BEGIN Recorded information
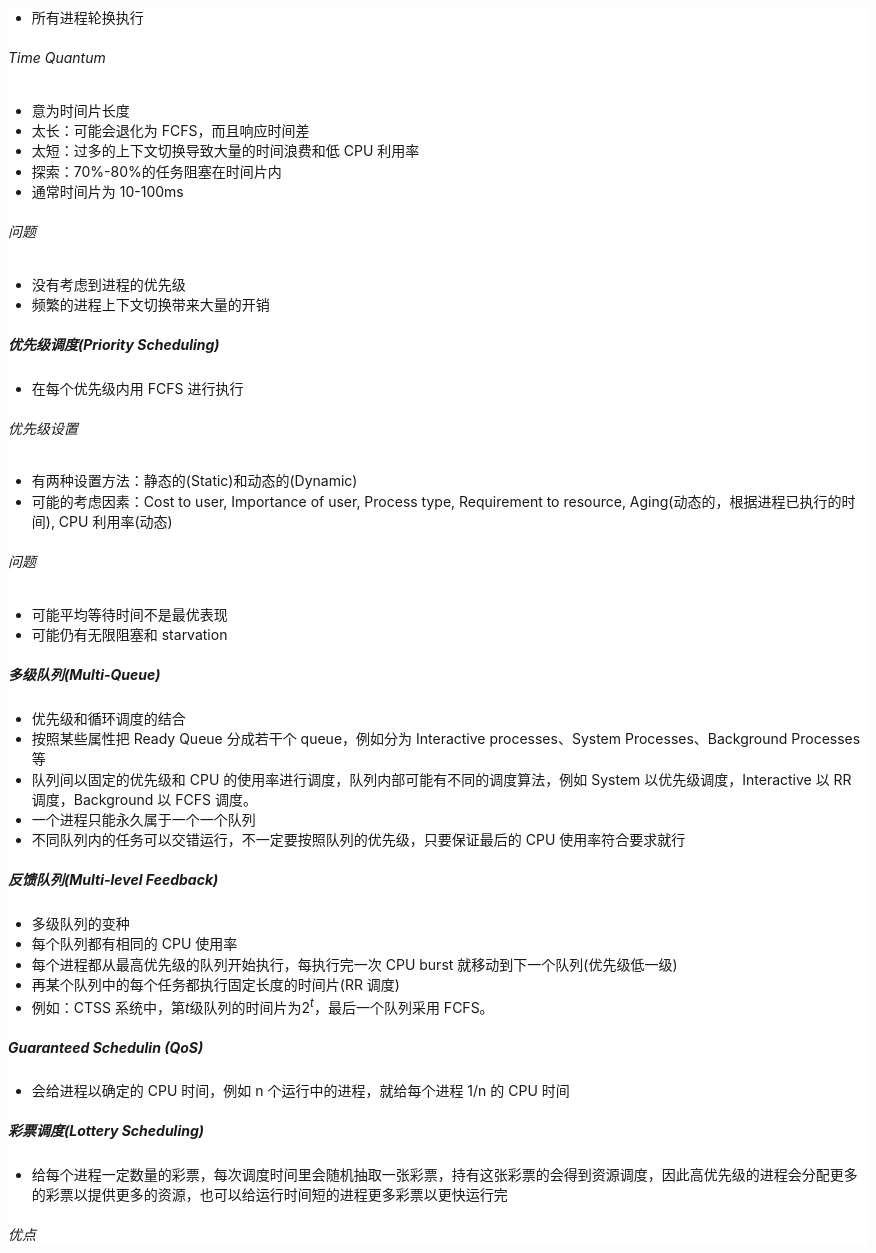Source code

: - 所有进程轮换执行

###### Time Quantum

- 意为时间片长度
- 太长：可能会退化为 FCFS，而且响应时间差
- 太短：过多的上下文切换导致大量的时间浪费和低 CPU 利用率
- 探索：70%-80%的任务阻塞在时间片内
- 通常时间片为 10-100ms

###### 问题

- 没有考虑到进程的优先级
- 频繁的进程上下文切换带来大量的开销

##### 优先级调度(Priority Scheduling)

- 在每个优先级内用 FCFS 进行执行

###### 优先级设置

- 有两种设置方法：静态的(Static)和动态的(Dynamic)
- 可能的考虑因素：Cost to user, Importance of user, Process type, Requirement to resource, Aging(动态的，根据进程已执行的时间), CPU 利用率(动态)

###### 问题

- 可能平均等待时间不是最优表现
- 可能仍有无限阻塞和 starvation

##### 多级队列(Multi-Queue)

- 优先级和循环调度的结合
- 按照某些属性把 Ready Queue 分成若干个 queue，例如分为 Interactive processes、System Processes、Background Processes 等
- 队列间以固定的优先级和 CPU 的使用率进行调度，队列内部可能有不同的调度算法，例如 System 以优先级调度，Interactive 以 RR 调度，Background 以 FCFS 调度。
- 一个进程只能永久属于一个一个队列
- 不同队列内的任务可以交错运行，不一定要按照队列的优先级，只要保证最后的 CPU 使用率符合要求就行

##### 反馈队列(Multi-level Feedback)

- 多级队列的变种
- 每个队列都有相同的 CPU 使用率
- 每个进程都从最高优先级的队列开始执行，每执行完一次 CPU burst 就移动到下一个队列(优先级低一级)
- 再某个队列中的每个任务都执行固定长度的时间片(RR 调度)
- 例如：CTSS 系统中，第$t$级队列的时间片为$2^t$，最后一个队列采用 FCFS。

##### Guaranteed Schedulin (QoS)

- 会给进程以确定的 CPU 时间，例如 n 个运行中的进程，就给每个进程 1/n 的 CPU 时间

##### 彩票调度(Lottery Scheduling)

- 给每个进程一定数量的彩票，每次调度时间里会随机抽取一张彩票，持有这张彩票的会得到资源调度，因此高优先级的进程会分配更多的彩票以提供更多的资源，也可以给运行时间短的进程更多彩票以更快运行完

###### 优点
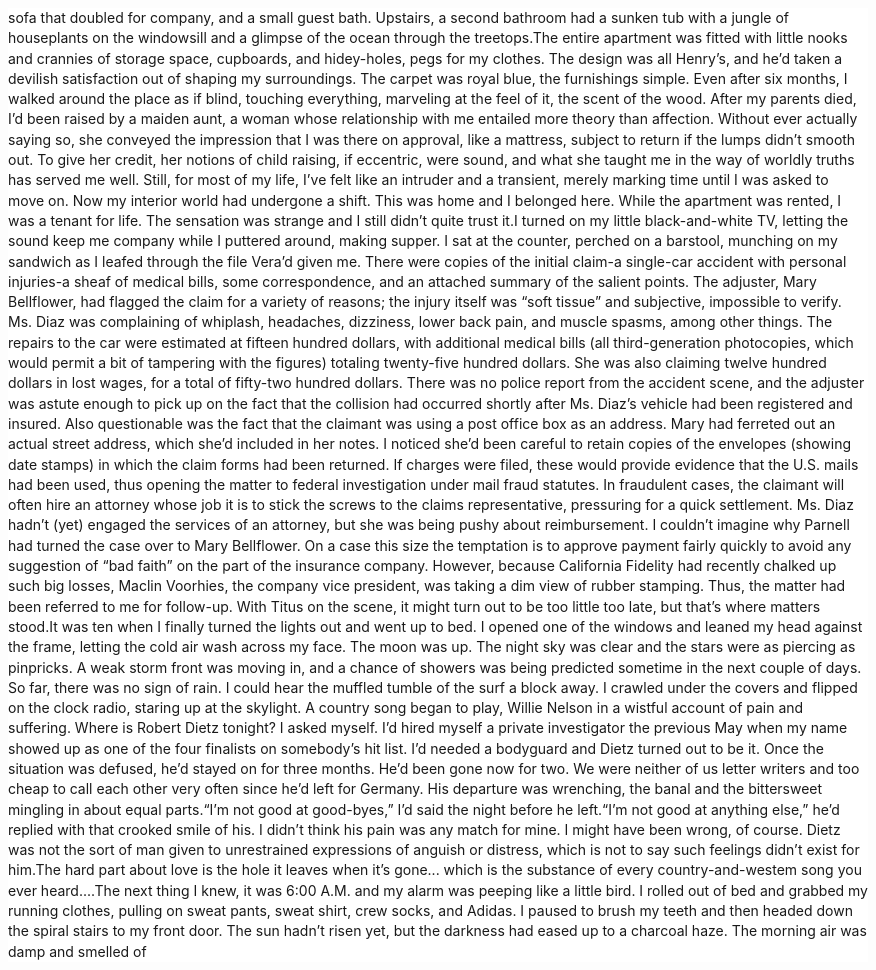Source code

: sofa that doubled for company, and a small guest bath. Upstairs, a second bathroom had a sunken tub with a jungle of houseplants on the windowsill and a glimpse of the ocean through the treetops.The entire apartment was fitted with little nooks and crannies of storage space, cupboards, and hidey-holes, pegs for my clothes. The design was all Henry’s, and he’d taken a devilish satisfaction out of shaping my surroundings. The carpet was royal blue, the furnishings simple. Even after six months, I walked around the place as if blind, touching everything, marveling at the feel of it, the scent of the wood. After my parents died, I’d been raised by a maiden aunt, a woman whose relationship with me entailed more theory than affection. Without ever actually saying so, she conveyed the impression that I was there on approval, like a mattress, subject to return if the lumps didn’t smooth out. To give her credit, her notions of child raising, if eccentric, were sound, and what she taught me in the way of worldly truths has served me well. Still, for most of my life, I’ve felt like an intruder and a transient, merely marking time until I was asked to move on. Now my interior world had undergone a shift. This was home and I belonged here. While the apartment was rented, I was a tenant for life. The sensation was strange and I still didn’t quite trust it.I turned on my little black-and-white TV, letting the sound keep me company while I puttered around, making supper. I sat at the counter, perched on a barstool, munching on my sandwich as I leafed through the file Vera’d given me. There were copies of the initial claim-a single-car accident with personal injuries-a sheaf of medical bills, some correspondence, and an attached summary of the salient points. The adjuster, Mary Bellflower, had flagged the claim for a variety of reasons; the injury itself was “soft tissue” and subjective, impossible to verify. Ms. Diaz was complaining of whiplash, headaches, dizziness, lower back pain, and muscle spasms, among other things. The repairs to the car were estimated at fifteen hundred dollars, with additional medical bills (all third-generation photocopies, which would permit a bit of tampering with the figures) totaling twenty-five hundred dollars. She was also claiming twelve hundred dollars in lost wages, for a total of fifty-two hundred dollars. There was no police report from the accident scene, and the adjuster was astute enough to pick up on the fact that the collision had occurred shortly after Ms. Diaz’s vehicle had been registered and insured. Also questionable was the fact that the claimant was using a post office box as an address. Mary had ferreted out an actual street address, which she’d included in her notes. I noticed she’d been careful to retain copies of the envelopes (showing date stamps) in which the claim forms had been returned. If charges were filed, these would provide evidence that the U.S. mails had been used, thus opening the matter to federal investigation under mail fraud statutes. In fraudulent cases, the claimant will often hire an attorney whose job it is to stick the screws to the claims representative, pressuring for a quick settlement. Ms. Diaz hadn’t (yet) engaged the services of an attorney, but she was being pushy about reimbursement. I couldn’t imagine why Parnell had turned the case over to Mary Bellflower. On a case this size the temptation is to approve payment fairly quickly to avoid any suggestion of “bad faith” on the part of the insurance company. However, because California Fidelity had recently chalked up such big losses, Maclin Voorhies, the company vice president, was taking a dim view of rubber stamping. Thus, the matter had been referred to me for follow-up. With Titus on the scene, it might turn out to be too little too late, but that’s where matters stood.It was ten when I finally turned the lights out and went up to bed. I opened one of the windows and leaned my head against the frame, letting the cold air wash across my face. The moon was up. The night sky was clear and the stars were as piercing as pinpricks. A weak storm front was moving in, and a chance of showers was being predicted sometime in the next couple of days. So far, there was no sign of rain. I could hear the muffled tumble of the surf a block away. I crawled under the covers and flipped on the clock radio, staring up at the skylight. A country song began to play, Willie Nelson in a wistful account of pain and suffering. Where is Robert Dietz tonight? I asked myself. I’d hired myself a private investigator the previous May when my name showed up as one of the four finalists on somebody’s hit list. I’d needed a bodyguard and Dietz turned out to be it. Once the situation was defused, he’d stayed on for three months. He’d been gone now for two. We were neither of us letter writers and too cheap to call each other very often since he’d left for Germany. His departure was wrenching, the banal and the bittersweet mingling in about equal parts.“I’m not good at good-byes,” I’d said the night before he left.“I’m not good at anything else,” he’d replied with that crooked smile of his. I didn’t think his pain was any match for mine. I might have been wrong, of course. Dietz was not the sort of man given to unrestrained expressions of anguish or distress, which is not to say such feelings didn’t exist for him.The hard part about love is the hole it leaves when it’s gone... which is the substance of every country-and-westem song you ever heard....The next thing I knew, it was 6:00 A.M. and my alarm was peeping like a little bird. I rolled out of bed and grabbed my running clothes, pulling on sweat pants, sweat shirt, crew socks, and Adidas. I paused to brush my teeth and then headed down the spiral stairs to my front door. The sun hadn’t risen yet, but the darkness had eased up to a charcoal haze. The morning air was damp and smelled of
END Recorded information
### Work order
The lines holding the string "System" in the listing above are what you should copy out.

### Answer section
- 按照某些属性把 Ready Queue 分成若干个 queue，例如分为 Interactive processes、System Processes、Background Processes 等
- 队列间以固定的优先级和 CPU 的使用率进行调度，队列内部可能有不同的调度算法，例如 System 以优先级调度，Interactive 以 RR 调度，Background 以 FCFS 调度。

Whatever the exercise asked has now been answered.